# TASK DIRECTIONS:
Your output should repeat each record below with no differences.

# PROVIDED INFORMATION:
============================================================

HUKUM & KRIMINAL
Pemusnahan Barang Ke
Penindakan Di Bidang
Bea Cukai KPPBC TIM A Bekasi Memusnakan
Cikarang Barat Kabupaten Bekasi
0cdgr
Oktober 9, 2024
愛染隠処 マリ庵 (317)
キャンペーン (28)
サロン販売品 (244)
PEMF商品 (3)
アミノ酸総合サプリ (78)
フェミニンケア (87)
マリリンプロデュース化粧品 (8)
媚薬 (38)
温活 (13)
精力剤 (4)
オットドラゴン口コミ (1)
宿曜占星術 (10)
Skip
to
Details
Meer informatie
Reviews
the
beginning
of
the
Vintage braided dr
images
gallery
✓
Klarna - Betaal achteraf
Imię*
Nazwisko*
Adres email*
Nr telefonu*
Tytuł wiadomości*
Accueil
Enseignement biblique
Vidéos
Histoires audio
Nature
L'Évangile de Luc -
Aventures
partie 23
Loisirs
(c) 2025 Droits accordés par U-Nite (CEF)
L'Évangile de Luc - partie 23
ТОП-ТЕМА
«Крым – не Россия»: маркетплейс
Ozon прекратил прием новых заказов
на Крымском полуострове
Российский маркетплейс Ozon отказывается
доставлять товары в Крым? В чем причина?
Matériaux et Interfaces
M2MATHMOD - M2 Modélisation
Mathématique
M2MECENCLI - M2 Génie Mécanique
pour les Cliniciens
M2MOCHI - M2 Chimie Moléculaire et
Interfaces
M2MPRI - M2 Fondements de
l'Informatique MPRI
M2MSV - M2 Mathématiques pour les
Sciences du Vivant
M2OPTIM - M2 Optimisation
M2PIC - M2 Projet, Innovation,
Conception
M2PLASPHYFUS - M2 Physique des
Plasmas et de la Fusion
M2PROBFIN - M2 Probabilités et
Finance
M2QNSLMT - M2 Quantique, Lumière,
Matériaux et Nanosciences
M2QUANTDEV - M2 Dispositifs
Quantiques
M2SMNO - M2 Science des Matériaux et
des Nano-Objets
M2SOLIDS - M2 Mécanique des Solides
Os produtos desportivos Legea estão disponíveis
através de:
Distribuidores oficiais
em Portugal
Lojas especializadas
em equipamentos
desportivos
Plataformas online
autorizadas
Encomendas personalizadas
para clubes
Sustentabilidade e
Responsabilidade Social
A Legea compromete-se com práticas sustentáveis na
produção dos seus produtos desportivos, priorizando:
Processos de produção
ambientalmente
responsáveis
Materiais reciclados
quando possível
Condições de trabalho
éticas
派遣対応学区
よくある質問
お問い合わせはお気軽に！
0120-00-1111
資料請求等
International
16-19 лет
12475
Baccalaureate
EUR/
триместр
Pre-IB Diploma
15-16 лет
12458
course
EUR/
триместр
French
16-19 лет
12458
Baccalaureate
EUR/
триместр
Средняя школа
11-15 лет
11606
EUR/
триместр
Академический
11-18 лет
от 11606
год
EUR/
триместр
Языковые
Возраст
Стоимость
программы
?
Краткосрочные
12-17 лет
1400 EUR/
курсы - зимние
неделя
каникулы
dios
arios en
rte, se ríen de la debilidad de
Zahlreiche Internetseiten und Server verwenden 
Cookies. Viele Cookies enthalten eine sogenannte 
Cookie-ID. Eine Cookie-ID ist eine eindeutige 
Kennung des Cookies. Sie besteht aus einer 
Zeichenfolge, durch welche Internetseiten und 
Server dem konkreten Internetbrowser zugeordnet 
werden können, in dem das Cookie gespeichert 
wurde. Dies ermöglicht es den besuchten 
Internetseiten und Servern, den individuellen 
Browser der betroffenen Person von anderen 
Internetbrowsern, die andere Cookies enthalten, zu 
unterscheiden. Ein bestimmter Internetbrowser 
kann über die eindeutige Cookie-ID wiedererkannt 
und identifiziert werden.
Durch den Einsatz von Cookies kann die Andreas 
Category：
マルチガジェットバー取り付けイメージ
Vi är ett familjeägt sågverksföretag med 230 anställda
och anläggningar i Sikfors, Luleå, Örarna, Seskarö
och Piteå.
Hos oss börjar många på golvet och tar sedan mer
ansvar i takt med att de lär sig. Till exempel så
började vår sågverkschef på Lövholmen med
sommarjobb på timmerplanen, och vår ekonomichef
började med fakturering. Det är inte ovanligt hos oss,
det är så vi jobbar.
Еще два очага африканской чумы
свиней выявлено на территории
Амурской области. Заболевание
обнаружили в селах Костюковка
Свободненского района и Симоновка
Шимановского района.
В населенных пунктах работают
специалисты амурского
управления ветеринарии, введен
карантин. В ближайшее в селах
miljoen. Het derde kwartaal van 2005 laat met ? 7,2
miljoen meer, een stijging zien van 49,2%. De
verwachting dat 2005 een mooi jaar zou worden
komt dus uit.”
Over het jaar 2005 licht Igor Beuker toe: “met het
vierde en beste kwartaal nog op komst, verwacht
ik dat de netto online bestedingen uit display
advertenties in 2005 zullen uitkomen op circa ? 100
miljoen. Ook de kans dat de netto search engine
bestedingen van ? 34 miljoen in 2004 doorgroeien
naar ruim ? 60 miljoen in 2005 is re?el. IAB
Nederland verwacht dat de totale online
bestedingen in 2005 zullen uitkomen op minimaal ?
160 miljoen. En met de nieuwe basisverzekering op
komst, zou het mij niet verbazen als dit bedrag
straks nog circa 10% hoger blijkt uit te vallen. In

============================================================

# SOLUTION TO THIS EXERCISE:
HUKUM & KRIMINAL
Pemusnahan Barang Ke
Penindakan Di Bidang
Bea Cukai KPPBC TIM A Bekasi Memusnakan
Cikarang Barat Kabupaten Bekasi
0cdgr
Oktober 9, 2024
愛染隠処 マリ庵 (317)
キャンペーン (28)
サロン販売品 (244)
PEMF商品 (3)
アミノ酸総合サプリ (78)
フェミニンケア (87)
マリリンプロデュース化粧品 (8)
媚薬 (38)
温活 (13)
精力剤 (4)
オットドラゴン口コミ (1)
宿曜占星術 (10)
Skip
to
Details
Meer informatie
Reviews
the
beginning
of
the
Vintage braided dr
images
gallery
✓
Klarna - Betaal achteraf
Imię*
Nazwisko*
Adres email*
Nr telefonu*
Tytuł wiadomości*
Accueil
Enseignement biblique
Vidéos
Histoires audio
Nature
L'Évangile de Luc -
Aventures
partie 23
Loisirs
(c) 2025 Droits accordés par U-Nite (CEF)
L'Évangile de Luc - partie 23
ТОП-ТЕМА
«Крым – не Россия»: маркетплейс
Ozon прекратил прием новых заказов
на Крымском полуострове
Российский маркетплейс Ozon отказывается
доставлять товары в Крым? В чем причина?
Matériaux et Interfaces
M2MATHMOD - M2 Modélisation
Mathématique
M2MECENCLI - M2 Génie Mécanique
pour les Cliniciens
M2MOCHI - M2 Chimie Moléculaire et
Interfaces
M2MPRI - M2 Fondements de
l'Informatique MPRI
M2MSV - M2 Mathématiques pour les
Sciences du Vivant
M2OPTIM - M2 Optimisation
M2PIC - M2 Projet, Innovation,
Conception
M2PLASPHYFUS - M2 Physique des
Plasmas et de la Fusion
M2PROBFIN - M2 Probabilités et
Finance
M2QNSLMT - M2 Quantique, Lumière,
Matériaux et Nanosciences
M2QUANTDEV - M2 Dispositifs
Quantiques
M2SMNO - M2 Science des Matériaux et
des Nano-Objets
M2SOLIDS - M2 Mécanique des Solides
Os produtos desportivos Legea estão disponíveis
através de:
Distribuidores oficiais
em Portugal
Lojas especializadas
em equipamentos
desportivos
Plataformas online
autorizadas
Encomendas personalizadas
para clubes
Sustentabilidade e
Responsabilidade Social
A Legea compromete-se com práticas sustentáveis na
produção dos seus produtos desportivos, priorizando:
Processos de produção
ambientalmente
responsáveis
Materiais reciclados
quando possível
Condições de trabalho
éticas
派遣対応学区
よくある質問
お問い合わせはお気軽に！
0120-00-1111
資料請求等
International
16-19 лет
12475
Baccalaureate
EUR/
триместр
Pre-IB Diploma
15-16 лет
12458
course
EUR/
триместр
French
16-19 лет
12458
Baccalaureate
EUR/
триместр
Средняя школа
11-15 лет
11606
EUR/
триместр
Академический
11-18 лет
от 11606
год
EUR/
триместр
Языковые
Возраст
Стоимость
программы
?
Краткосрочные
12-17 лет
1400 EUR/
курсы - зимние
неделя
каникулы
dios
arios en
rte, se ríen de la debilidad de
Zahlreiche Internetseiten und Server verwenden 
Cookies. Viele Cookies enthalten eine sogenannte 
Cookie-ID. Eine Cookie-ID ist eine eindeutige 
Kennung des Cookies. Sie besteht aus einer 
Zeichenfolge, durch welche Internetseiten und 
Server dem konkreten Internetbrowser zugeordnet 
werden können, in dem das Cookie gespeichert 
wurde. Dies ermöglicht es den besuchten 
Internetseiten und Servern, den individuellen 
Browser der betroffenen Person von anderen 
Internetbrowsern, die andere Cookies enthalten, zu 
unterscheiden. Ein bestimmter Internetbrowser 
kann über die eindeutige Cookie-ID wiedererkannt 
und identifiziert werden.
Durch den Einsatz von Cookies kann die Andreas 
Category：
マルチガジェットバー取り付けイメージ
Vi är ett familjeägt sågverksföretag med 230 anställda
och anläggningar i Sikfors, Luleå, Örarna, Seskarö
och Piteå.
Hos oss börjar många på golvet och tar sedan mer
ansvar i takt med att de lär sig. Till exempel så
började vår sågverkschef på Lövholmen med
sommarjobb på timmerplanen, och vår ekonomichef
började med fakturering. Det är inte ovanligt hos oss,
det är så vi jobbar.
Еще два очага африканской чумы
свиней выявлено на территории
Амурской области. Заболевание
обнаружили в селах Костюковка
Свободненского района и Симоновка
Шимановского района.
В населенных пунктах работают
специалисты амурского
управления ветеринарии, введен
карантин. В ближайшее в селах
miljoen. Het derde kwartaal van 2005 laat met ? 7,2
miljoen meer, een stijging zien van 49,2%. De
verwachting dat 2005 een mooi jaar zou worden
komt dus uit.”
Over het jaar 2005 licht Igor Beuker toe: “met het
vierde en beste kwartaal nog op komst, verwacht
ik dat de netto online bestedingen uit display
advertenties in 2005 zullen uitkomen op circa ? 100
miljoen. Ook de kans dat de netto search engine
bestedingen van ? 34 miljoen in 2004 doorgroeien
naar ruim ? 60 miljoen in 2005 is re?el. IAB
Nederland verwacht dat de totale online
bestedingen in 2005 zullen uitkomen op minimaal ?
160 miljoen. En met de nieuwe basisverzekering op
komst, zou het mij niet verbazen als dit bedrag
straks nog circa 10% hoger blijkt uit te vallen. In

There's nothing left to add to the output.